| WORK ITEM |
Output the data below only from the line containing "focal_35mm: 39" up to and including the line containing "focal_mm: 18", exact and with the pictures left out.

| SUPPLIED DATA |

━━━━

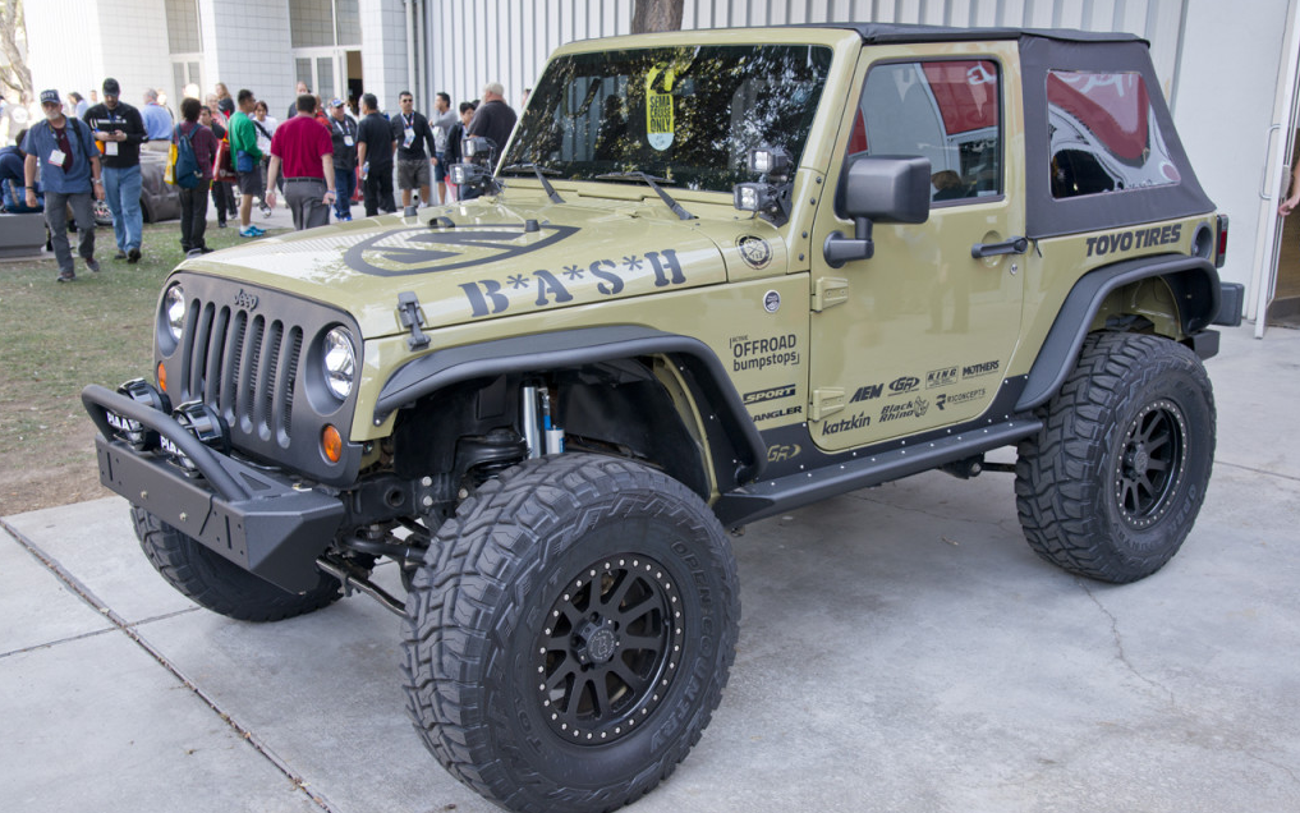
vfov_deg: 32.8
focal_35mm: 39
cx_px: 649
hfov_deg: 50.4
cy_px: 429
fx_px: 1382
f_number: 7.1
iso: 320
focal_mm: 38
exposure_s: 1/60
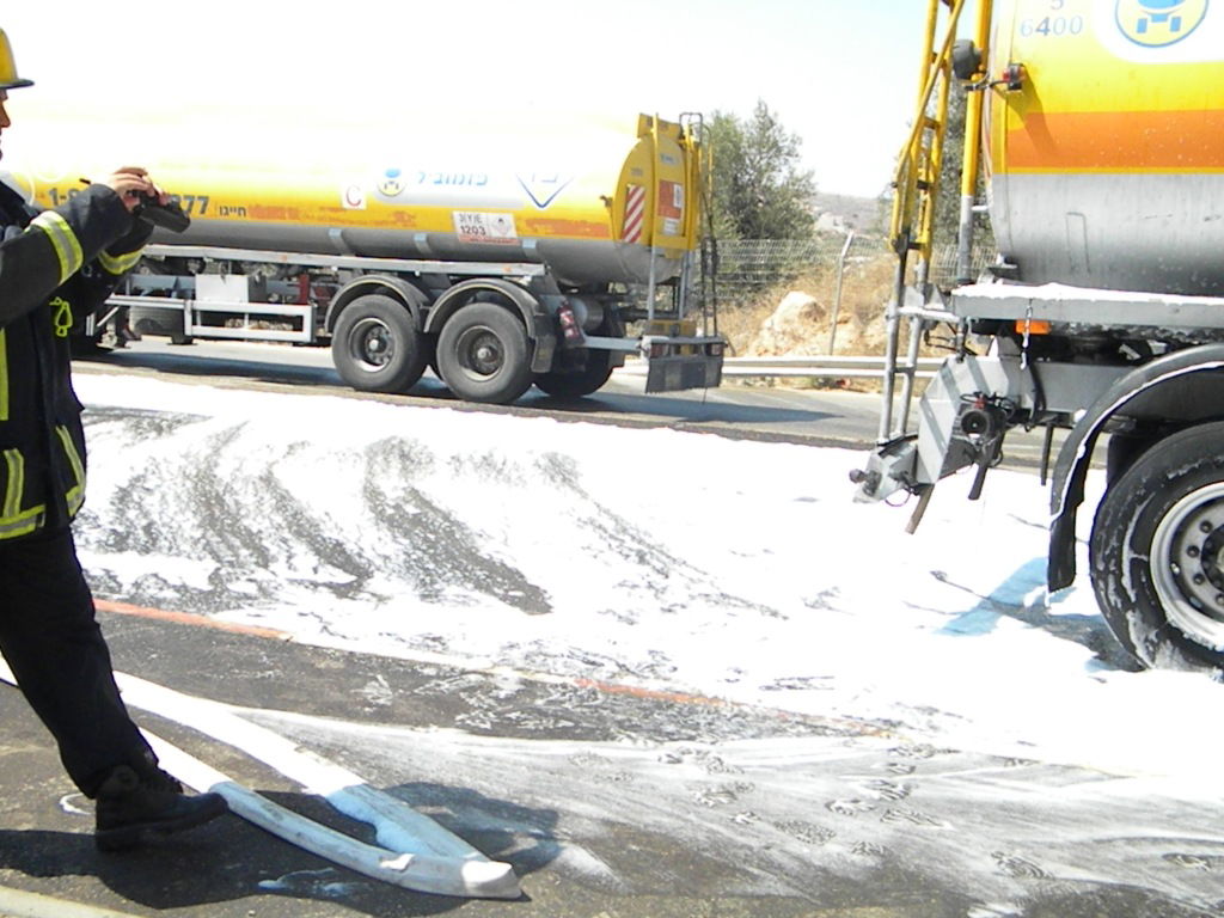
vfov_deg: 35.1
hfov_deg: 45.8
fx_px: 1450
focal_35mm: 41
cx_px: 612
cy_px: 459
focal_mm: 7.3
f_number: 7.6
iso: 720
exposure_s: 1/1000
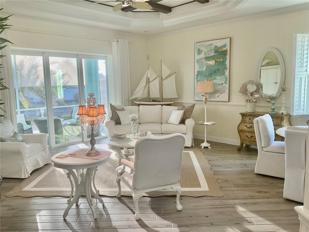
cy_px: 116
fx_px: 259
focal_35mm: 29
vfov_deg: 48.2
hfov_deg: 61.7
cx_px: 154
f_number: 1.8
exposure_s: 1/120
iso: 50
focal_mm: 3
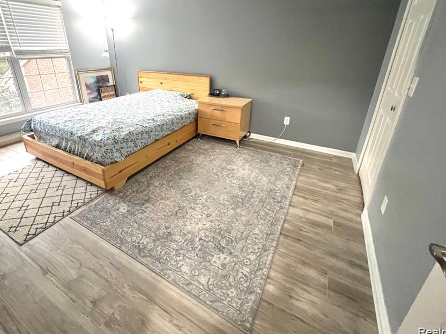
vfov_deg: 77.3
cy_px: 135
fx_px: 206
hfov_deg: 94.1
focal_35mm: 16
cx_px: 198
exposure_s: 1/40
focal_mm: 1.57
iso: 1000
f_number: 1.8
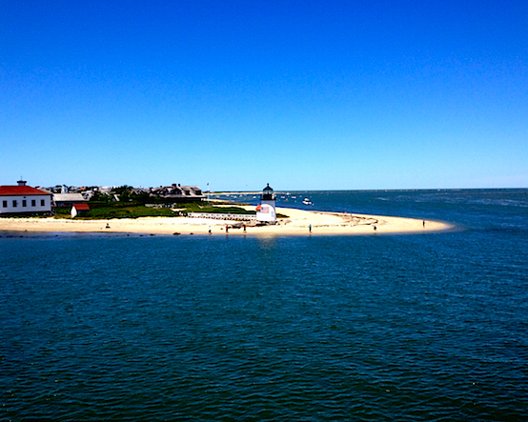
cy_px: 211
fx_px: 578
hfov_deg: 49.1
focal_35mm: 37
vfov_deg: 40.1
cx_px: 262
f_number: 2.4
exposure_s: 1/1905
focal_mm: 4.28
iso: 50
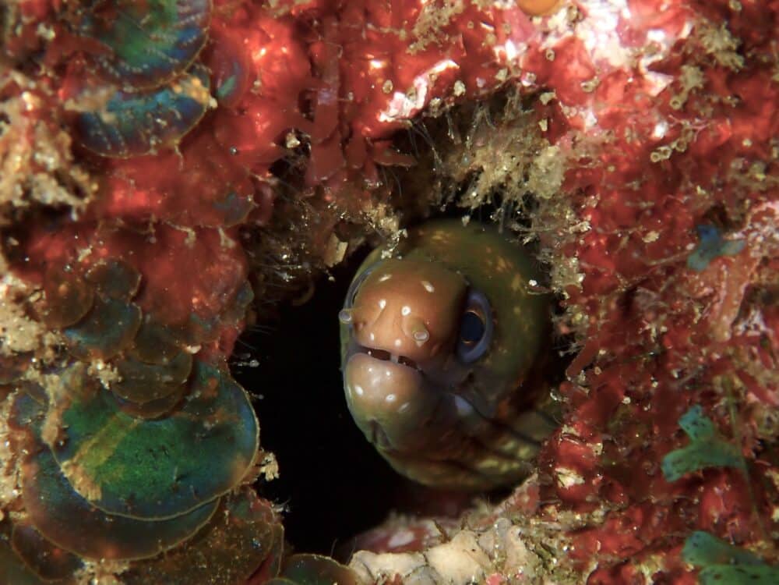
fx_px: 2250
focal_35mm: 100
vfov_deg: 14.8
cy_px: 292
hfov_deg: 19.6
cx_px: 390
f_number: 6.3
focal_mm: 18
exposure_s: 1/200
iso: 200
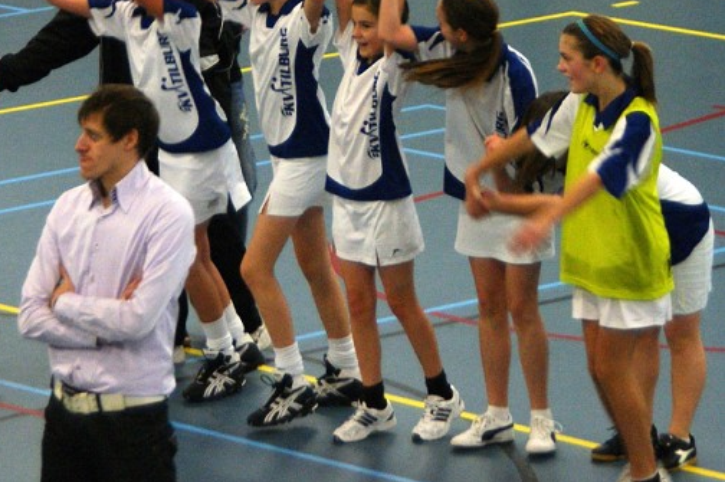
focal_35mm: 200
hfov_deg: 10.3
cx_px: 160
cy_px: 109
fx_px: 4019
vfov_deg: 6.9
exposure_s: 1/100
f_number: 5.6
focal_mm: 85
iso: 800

━━━━

| ANSWER TO THE EXERCISE |
focal_35mm: 39
cx_px: 649
hfov_deg: 50.4
cy_px: 429
fx_px: 1382
f_number: 7.1
iso: 320
focal_mm: 38
exposure_s: 1/60
vfov_deg: 35.1
hfov_deg: 45.8
fx_px: 1450
focal_35mm: 41
cx_px: 612
cy_px: 459
focal_mm: 7.3
f_number: 7.6
iso: 720
exposure_s: 1/1000
cy_px: 116
fx_px: 259
focal_35mm: 29
vfov_deg: 48.2
hfov_deg: 61.7
cx_px: 154
f_number: 1.8
exposure_s: 1/120
iso: 50
focal_mm: 3
vfov_deg: 77.3
cy_px: 135
fx_px: 206
hfov_deg: 94.1
focal_35mm: 16
cx_px: 198
exposure_s: 1/40
focal_mm: 1.57
iso: 1000
f_number: 1.8
cy_px: 211
fx_px: 578
hfov_deg: 49.1
focal_35mm: 37
vfov_deg: 40.1
cx_px: 262
f_number: 2.4
exposure_s: 1/1905
focal_mm: 4.28
iso: 50
fx_px: 2250
focal_35mm: 100
vfov_deg: 14.8
cy_px: 292
hfov_deg: 19.6
cx_px: 390
f_number: 6.3
focal_mm: 18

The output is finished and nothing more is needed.